Gift From Four Generations Helps Students in Law, Medicine, Engineering

John Brace Scurry was a Seattle businessman with a rare distinction: He could trace his family's roots back to the city's founders. Scurry's great-grandfather, Charles C. Terry, arrived on Nov. 13, 1851 as part of the Denny party, a small group of people who would become the city's pioneers. Charles Terry and his wife, Mary, later were among the donors whose combined gift of 10 acres of land helped establish the "Territorial University" that became the University of Washington. Their oldest daughter married John G. Scurry, a prominent civil engineer who helped locate the route for the Northern Pacific Railroad through the state of Washington.


Seattle pioneer Charles C. Terry donated land to help establish the UW's first campus in what is now downtown Seattle. Terry's great-grandson, John Brace Scurry, made a bequest to the UW to help students from King County. Photo courtesy of UW Libraries Pacific Northwest Collection.

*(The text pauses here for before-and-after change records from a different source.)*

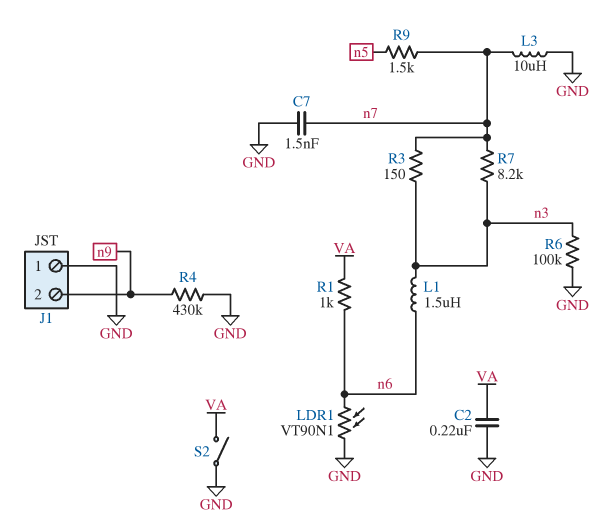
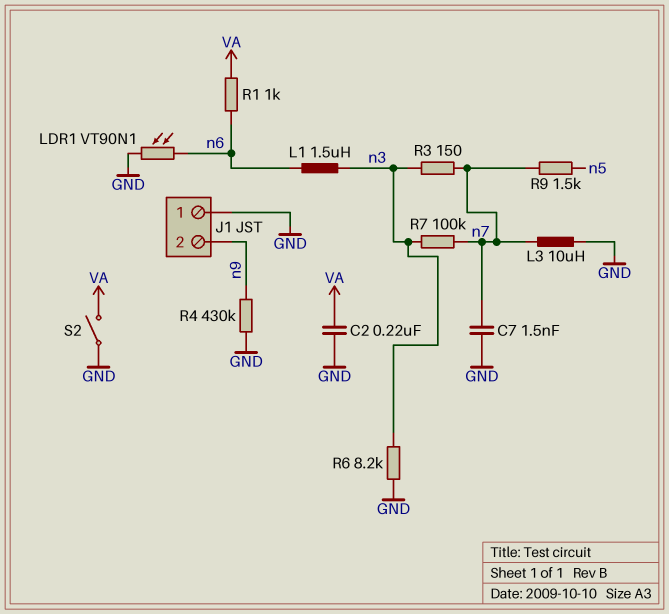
R6: 100k (GND, n3) -> 8.2k (GND, n3)
R7: 8.2k (n3, n7) -> 100k (n3, n7)

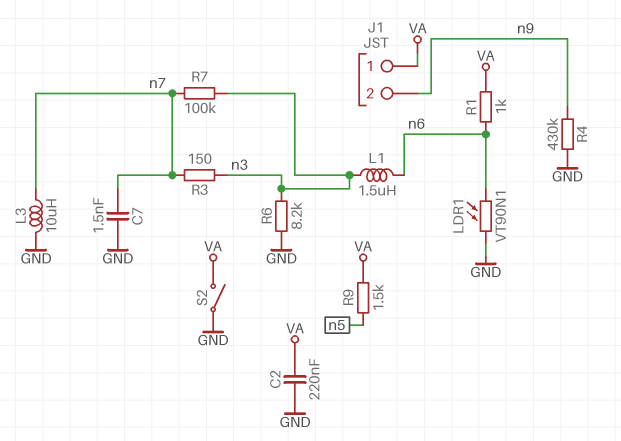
J1 pin 1: GND -> VA
R9: 1.5k (n5, n7) -> 1.5k (VA, n5)

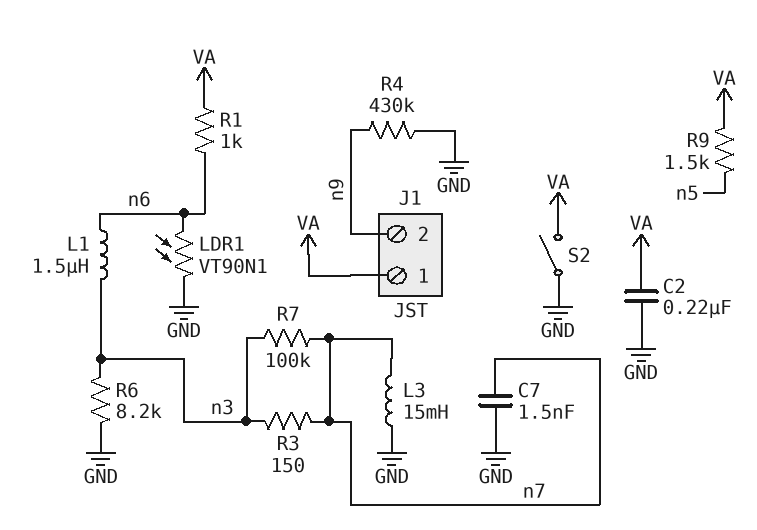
L3: 10uH (GND, n7) -> 15mH (GND, n7)

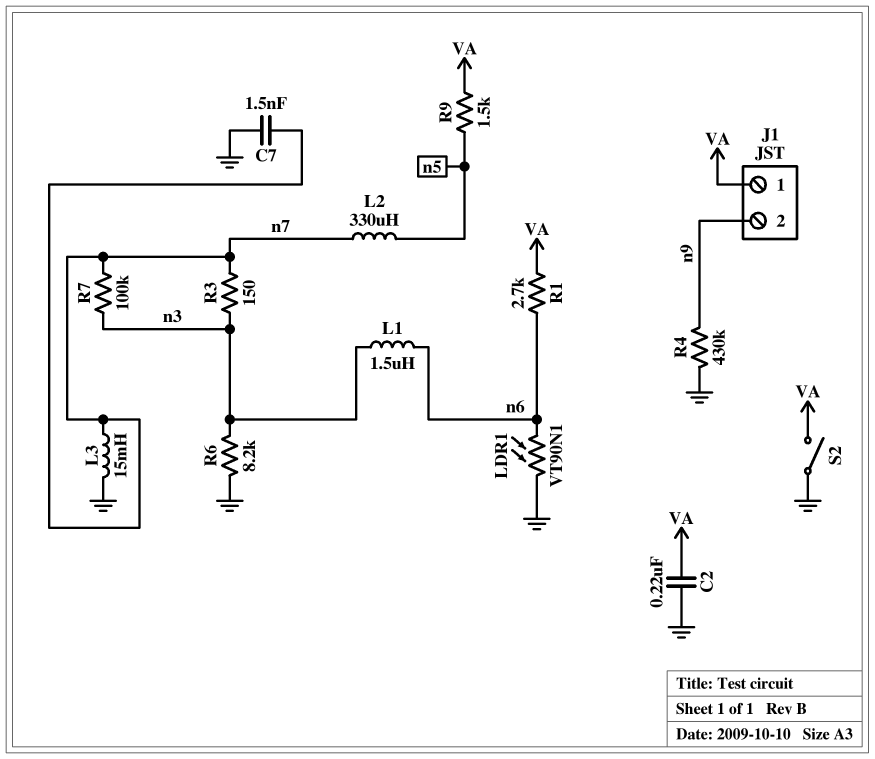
L2: none -> 330uH (n5, n7)
R1: 1k (VA, n6) -> 2.7k (VA, n6)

The history of this Seattle family is honored through a bequest to the University from John Brace Scurry--the fourth generation. John Brace Scurry was born in Seattle in 1903 and was a 1921 graduate of Broadway High School. He joined the General Insurance Co. (later SAFECO) shortly after its founding, and retired in 1968 as head of the Commercial Auto and Casualty Department. A gift from his estate, totaling more than $517,000, has created the Charles C. Terry, John G. Scurry, and John Brace Scurry Endowed Scholarship Fund to help students from King County who want to study engineering, medicine or law.

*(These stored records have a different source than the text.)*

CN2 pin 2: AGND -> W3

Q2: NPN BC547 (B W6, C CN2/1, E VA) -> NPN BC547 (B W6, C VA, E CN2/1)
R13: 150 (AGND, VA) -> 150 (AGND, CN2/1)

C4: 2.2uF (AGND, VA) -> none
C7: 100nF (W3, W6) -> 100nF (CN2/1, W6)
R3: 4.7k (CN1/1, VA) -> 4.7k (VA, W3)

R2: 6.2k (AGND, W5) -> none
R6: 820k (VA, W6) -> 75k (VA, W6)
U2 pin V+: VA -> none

John Brace Scurry's father passed away while he was in high school, and after graduation he could not afford to go to college. To further his education, he read extensively. A firm believer in the importance of education, Scurry made his gift to the University so that young people could have the opportunity to go to college, which had not been available to him.

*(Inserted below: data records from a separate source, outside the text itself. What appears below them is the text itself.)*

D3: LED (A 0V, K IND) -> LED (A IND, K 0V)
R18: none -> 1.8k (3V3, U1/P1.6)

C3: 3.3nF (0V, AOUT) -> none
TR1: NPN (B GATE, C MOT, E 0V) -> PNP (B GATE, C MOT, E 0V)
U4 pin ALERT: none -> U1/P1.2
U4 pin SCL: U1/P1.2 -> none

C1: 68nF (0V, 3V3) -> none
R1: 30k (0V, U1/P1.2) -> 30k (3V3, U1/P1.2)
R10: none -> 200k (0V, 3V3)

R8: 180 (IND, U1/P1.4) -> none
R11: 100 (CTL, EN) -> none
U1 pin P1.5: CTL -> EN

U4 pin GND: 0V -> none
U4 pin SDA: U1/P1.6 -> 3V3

During 1995-96, the University received $8.5 million from trust and estate gifts. For many of those donors, their bequest was a continuation of giving begun during their lifetimes. For others, like John Brace Scurry, it was their first gift to the University. Each gift is a unique and lasting investment in the future and--like Charles Terry's original gift of land to the Territorial University--may bring benefits beyond anything the donor could have imagined.